Generally, I wasn’t much for company, preferring to be alone in most things. I didn’t even travel with a herd. I was one of very few centaurs that favored the silence of my own thoughts over the noise of another’s.

But not once had Petra irritated me. In fact, I rather looked forward to our shared evenings, to talking into the wee hours of the night. I found my companion to be stimulating in the most wonderful of ways. I enjoyed his mind, enjoyed hearing of his escapades before meeting me.

He was so very different from the satyrs I’d read about in books. Satyrs had always been depicted as sensual creatures, obsessed with seduction, the chase, and lusts of the flesh. I’d thought them all silly and simple creatures before I’d met him. But he was so contrary to what I’d read about his kind that I found myself fascinated and curious about everything—above all, why he’d been brought into the games in the first place, and why he’d been brought for me, of all people.

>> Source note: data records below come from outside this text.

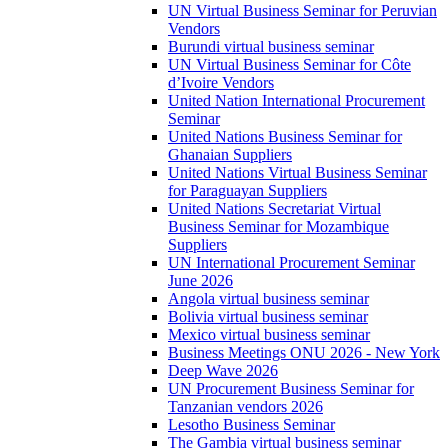
UN Virtual Business Seminar for Peruvian
Vendors
Burundi virtual business seminar
UN Virtual Business Seminar for Côte
d’Ivoire Vendors
United Nation International Procurement
Seminar
United Nations Business Seminar for
Ghanaian Suppliers
United Nations Virtual Business Seminar
for Paraguayan Suppliers
United Nations Secretariat Virtual
Business Seminar for Mozambique
Suppliers
UN International Procurement Seminar
June 2026
Angola virtual business seminar
Bolivia virtual business seminar
Mexico virtual business seminar
Business Meetings ONU 2026 - New York
Deep Wave 2026
UN Procurement Business Seminar for
Tanzanian vendors 2026
Lesotho Business Seminar
The Gambia virtual business seminar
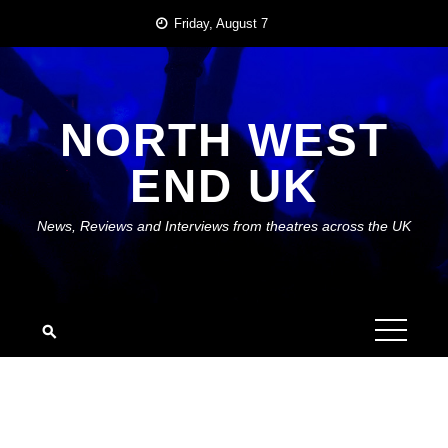
Skip
Friday, August 7
to
content
NORTH WEST
END UK
News, Reviews and Interviews from theatres across the UK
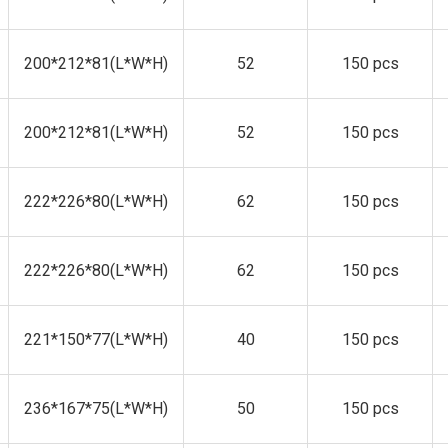
200*212*81(L*W*H)
52
150 pcs
200*212*81(L*W*H)
52
150 pcs
222*226*80(L*W*H)
62
150 pcs
222*226*80(L*W*H)
62
150 pcs
221*150*77(L*W*H)
40
150 pcs
236*167*75(L*W*H)
50
150 pcs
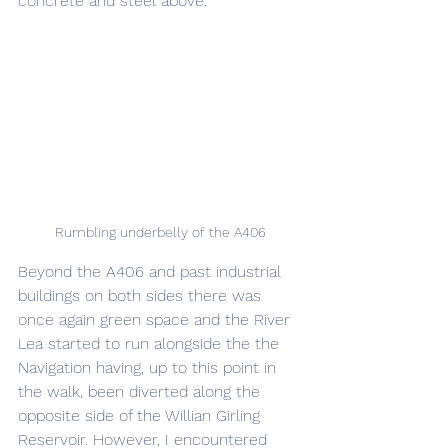
concrete and steel above.
Rumbling underbelly of the A406
Beyond the A406 and past industrial 
buildings on both sides there was 
once again green space and the River 
Lea started to run alongside the the 
Navigation having, up to this point in 
the walk, been diverted along the 
opposite side of the Willian Girling 
Reservoir. However, I encountered 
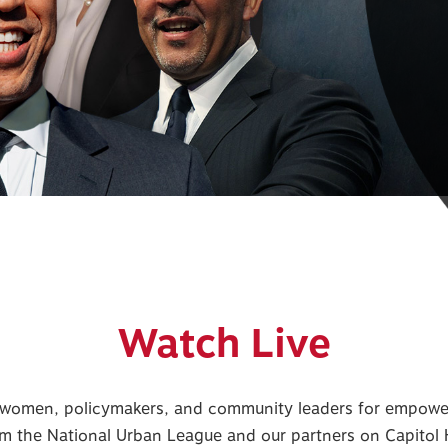
Watch Live
omen, policymakers, and community leaders for empoweri
m the National Urban League and our partners on Capitol H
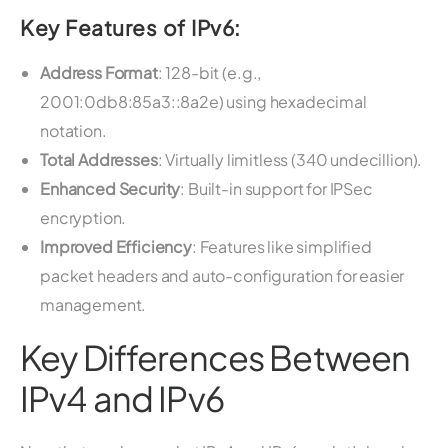
Key Features of IPv6:
Address Format
: 128-bit (e.g.,
2001:0db8:85a3::8a2e) using hexadecimal
notation.
Total Addresses
: Virtually limitless (340 undecillion).
Enhanced Security
: Built-in support for IPSec
encryption.
Improved Efficiency
: Features like simplified
packet headers and auto-configuration for easier
management.
Key Differences Between
IPv4 and IPv6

Sighing heavily, I shook my head. Sunlight was fading fast. I had to make camp quickly.

I might be a female, but I was powerful. Reaching into the spelled pouch I always kept belted around my waist, I created a harness with the thick rope I found within. I attached one end to the trunk of a fallen tree and tied the other end around my waist. Working quietly but efficiently, I’d soon dragged enough timber into a large clearing and set about creating a comfortable lean-to. I was just slipping the final log in place when Petra returned with an armful of dried kindling.

We worked in silence as we built the campfire. He placed the twigs just so and I gathered enough large, flat stones to safely encircle it all. Once done, I withdrew a small sliver of flint from the leather pouch and, using one of my arrowheads, created an immediate spark.

“I suppose I should gather meat for us,” I said.

Petra blinked his eyes rapidly then looked up at me as if I’d startled him. He’d been staring into the fire with a mile-long look, the same look he’d been wearing the past month back at the games. I’d often wondered at the emptiness of it, but never questioned him about it. If he wanted me to know, he’d tell me.

“Yes.” He rubbed his thick palms down his doe colored trousers. “Yes, and I will gather whatever edibles I can find.”

I used to think it odd that Petra wore clothing. As a female, I wore a leather halter over my breasts, but more to assuage the fragile sensibilities of the humans I’d been surrounded by in the games. Normally, I didn’t wear clothing. Being covered was considered an act of shame by most hybrids, something vain and silly. I’d grown accustomed to Petra’s use of pants, though I did sometimes wonder what his legs might look like beneath them. I’d read that satyr’s legs were far furrier than a centaur’s.

“Good.” I nodded once then turned and headed deeper into the forest, looking for any sign of life.

Centaurs were intensely curious. We lived for solving the most impossible of riddles and puzzles. Yet, every time Petra went silent, I didn’t seem to know what to think, say, or do. He was a puzzle I hadn’t quite cracked. Not even close.